She said the lone stick next to the egg was actually the mama bird’s attempt at a nest. Pigeons are notorious for building flimsy homes, Carlen said, because they live on rocky ledges in the wild and need only a few twigs to keep the eggs from rolling off.
The bird’s approach was completely relatable:
As someone who’s 33 weeks pregnant but hasn’t done anything to prepare my home for a baby yet, I’m FEELING this pigeon-mom’s energy right now.
— Jessica Chiccehitto Hindman (@jessicahindman) April 29, 2021
And, maybe pigeons are onto something:
Marie Kondo approves. Extra sticks do not bring joy.
— that’s Dr. Bintie to you (@bintie) April 29, 2021
Kelly’s bed isn’t the only weird place New York City pigeons have tried to make a home. There was the time a pigeon built a nest in a pasta strainer in a Brooklyn kitchen. A few weeks ago, one left an egg teetering precariously on the metal railing of a fire escape.
The pigeon had attempted to bring more sticks into the bedroom but ultimately only the one ended up on the bed in the final nest. pic.twitter.com/qln6Zl3iNN
— Dr. Elizabeth Carlen (@E_Carlen) April 29, 2021
In the end, Carlen told her cousin to throw the egg out, and advises anyone who finds a pigeon egg in their home to do the same. She said pigeons have an intense sense of home, and they go back to the place they’re raised.
“I did not want Ramona to have to be dealing with pigeons continuing to come into her house to nest or hang out on her windowsill, because it can be rather stressful,” she said.
She doesn’t advise moving the egg somewhere else, because the mama bird won’t be able to find it.

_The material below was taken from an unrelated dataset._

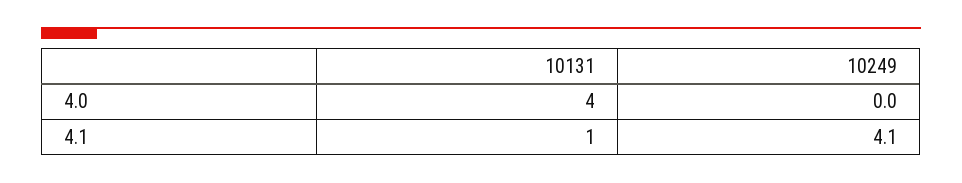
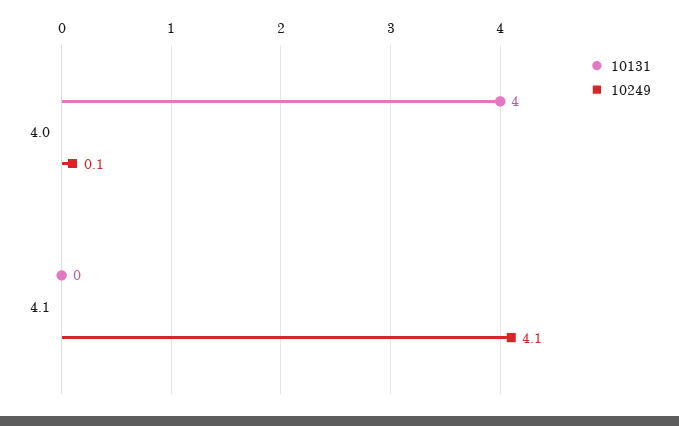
10249, 4.0: 0 -> 0.1
10131, 4.1: 1 -> 0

She said anyone who is concerned about a pigeon egg or a baby bird can also contact the Wild Bird Fund, which cares for sick or injured birds in New York City.
Listen to Katherine Fung’s report on WNYC:
Carlen said while the idea of discarding a pigeon’s egg can be upsetting, it’s actually okay to throw it out when the egg is found in one’s house.
She said pigeons aren’t native or endangered birds, and they are rapid breeders.
“They’ll have offspring every approximately six weeks,” Carlen said. “And so she will be out there having more baby birds pretty soon.”
She said the bird will find another place to lay her next eggs—hopefully not on someone’s memory foam mattress.